DOD Awards No-Bid Contract to Co. That “Overbilled” It $757 Mil
What happens to a company that fleeces American taxpayers out of $757 million? Rather than blacklist it, the U.S. government rewards it with a monstrous, not-bid contract extension worth more than $4 billion.
This may seem inconceivable, but it’s not uncommon among many government agencies. In this case, the Department of Defense (DOD), the Pentagon, is the offender. A private firm hired to provide food and water to U.S. troops in Afghanistan “overbilled” taxpayers by $757 million and, rather than severing ties, the agency rewarded it with more business.
The deal, one of the largest U.S. military contracts in Afghanistan, involves a company named Supreme Foodservice GmbH that also provided the same services for British troops in the region. The original U.S. contract with Supreme exceeds $3 billion and dates back to 2005. This month a congressional hearing exposed how the company tried to cheat taxpayers by, among other things, improperly billing for a $58 million warehouse and by charging $12 million to deliver food just across the street from that facility!

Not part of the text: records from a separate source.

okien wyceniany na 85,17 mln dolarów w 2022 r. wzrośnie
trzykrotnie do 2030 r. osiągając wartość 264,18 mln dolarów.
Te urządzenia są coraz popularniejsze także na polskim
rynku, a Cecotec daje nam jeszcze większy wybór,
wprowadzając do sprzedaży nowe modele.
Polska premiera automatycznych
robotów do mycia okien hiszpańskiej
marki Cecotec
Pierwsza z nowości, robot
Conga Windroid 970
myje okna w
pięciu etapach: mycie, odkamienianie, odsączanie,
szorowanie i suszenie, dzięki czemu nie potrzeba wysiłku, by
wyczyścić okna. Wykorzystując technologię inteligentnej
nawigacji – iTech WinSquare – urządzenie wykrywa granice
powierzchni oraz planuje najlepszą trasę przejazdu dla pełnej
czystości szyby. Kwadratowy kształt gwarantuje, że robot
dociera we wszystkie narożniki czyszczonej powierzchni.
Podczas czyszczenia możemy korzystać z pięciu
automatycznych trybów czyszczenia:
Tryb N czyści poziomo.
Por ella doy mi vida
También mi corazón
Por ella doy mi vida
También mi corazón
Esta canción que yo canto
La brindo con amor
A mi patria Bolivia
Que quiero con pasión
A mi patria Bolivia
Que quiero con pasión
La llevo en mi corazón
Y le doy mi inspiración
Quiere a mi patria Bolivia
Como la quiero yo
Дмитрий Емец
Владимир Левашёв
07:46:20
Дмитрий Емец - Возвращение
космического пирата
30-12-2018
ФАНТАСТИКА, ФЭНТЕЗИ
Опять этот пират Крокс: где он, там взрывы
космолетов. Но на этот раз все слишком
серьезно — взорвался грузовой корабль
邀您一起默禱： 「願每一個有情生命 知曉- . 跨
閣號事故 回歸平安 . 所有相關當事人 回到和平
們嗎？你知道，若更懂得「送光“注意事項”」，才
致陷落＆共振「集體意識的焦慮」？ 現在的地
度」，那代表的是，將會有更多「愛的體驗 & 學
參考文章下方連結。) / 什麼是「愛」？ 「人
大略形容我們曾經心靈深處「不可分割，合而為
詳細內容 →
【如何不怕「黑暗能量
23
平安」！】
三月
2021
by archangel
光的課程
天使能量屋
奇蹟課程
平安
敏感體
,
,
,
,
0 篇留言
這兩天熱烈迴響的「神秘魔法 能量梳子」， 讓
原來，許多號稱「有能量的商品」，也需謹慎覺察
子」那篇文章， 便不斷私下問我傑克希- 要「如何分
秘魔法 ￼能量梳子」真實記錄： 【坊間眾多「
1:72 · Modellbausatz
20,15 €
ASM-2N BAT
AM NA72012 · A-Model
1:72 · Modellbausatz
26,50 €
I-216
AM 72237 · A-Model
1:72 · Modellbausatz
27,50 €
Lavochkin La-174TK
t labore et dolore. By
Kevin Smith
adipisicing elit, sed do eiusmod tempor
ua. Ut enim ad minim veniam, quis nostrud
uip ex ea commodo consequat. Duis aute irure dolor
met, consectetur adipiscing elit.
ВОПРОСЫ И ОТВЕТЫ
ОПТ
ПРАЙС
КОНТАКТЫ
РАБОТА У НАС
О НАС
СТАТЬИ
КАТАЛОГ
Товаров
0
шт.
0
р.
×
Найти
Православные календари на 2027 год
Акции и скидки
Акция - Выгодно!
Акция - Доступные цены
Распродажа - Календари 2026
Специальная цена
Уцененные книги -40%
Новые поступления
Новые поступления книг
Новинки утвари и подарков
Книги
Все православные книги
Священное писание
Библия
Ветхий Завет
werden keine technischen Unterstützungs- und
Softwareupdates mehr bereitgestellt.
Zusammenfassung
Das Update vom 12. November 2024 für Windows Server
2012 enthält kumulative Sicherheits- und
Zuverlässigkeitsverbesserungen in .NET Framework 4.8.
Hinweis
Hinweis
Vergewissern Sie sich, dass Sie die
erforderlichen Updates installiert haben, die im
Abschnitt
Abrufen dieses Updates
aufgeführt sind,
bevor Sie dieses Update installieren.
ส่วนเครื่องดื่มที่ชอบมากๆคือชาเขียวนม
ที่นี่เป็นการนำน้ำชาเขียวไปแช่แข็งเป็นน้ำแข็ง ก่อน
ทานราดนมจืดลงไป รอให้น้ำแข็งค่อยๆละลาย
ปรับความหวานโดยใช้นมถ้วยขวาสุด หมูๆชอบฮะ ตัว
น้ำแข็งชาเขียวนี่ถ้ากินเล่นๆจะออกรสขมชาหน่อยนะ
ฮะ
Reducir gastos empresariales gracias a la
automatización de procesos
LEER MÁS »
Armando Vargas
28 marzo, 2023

At the hearing, before the House Oversight and Governmental Reform Subcommittee on National Security, the DOD Inspector General provided alarming figures that show agency officials failed to provide “sufficient oversight” of the monstrous contract. As a result, the Pentagon overpaid more than $750 million, including $98.4 million in transportation costs and $454.9 million to airlift fresh fruits and vegetables, according to the watchdog.
A Florida congressman, John Mica, who sits on the oversight committee, offered this assessment during the hearing. “This has to be one of the prime poster childs for a government contract spun out of control.” The Pentagon’s watchdog made these recommendations, which seem like common sense though they’re obviously not being applied; obtain and maintain adequate documentation to support “price reasonableness,” take additional actions to obtain critical information from contractors and develop strategies to recover overpayments.
This is hardly the first time that the DOD has been under fire for wasting large sums of money. Just last fall a senate report blasted the Pentagon for spending around $70 billion on dubious projects unrelated to its mission. They include billions on research that has little or nothing to do with national defense or medical needs related to military service, including $5.2 billion study fish that overcome political polarization and $1.4 million to create beef jerky treats.
Who could forget the billions wasted in Iraq reconstruction efforts? Audit after audit has exposed how the DOD projects are rife with waste, fraud and abuse and that the spending is so out of control the government has lost track of a large portion of the money. At last count at least $6 to $8 billion earmarked to rebuild Iraq by training local police, building schools, hospitals and transportation systems could not be accounted for.
On the heels of that unbelievable revelation Americans learned that the Pentagon had somehow lost $475 million worth of oil destined for the Afghan National Army. It’s unlikely we will ever know how the oil vanished because the DOD improperly shredded records that could solve the mystery, according to federal auditors.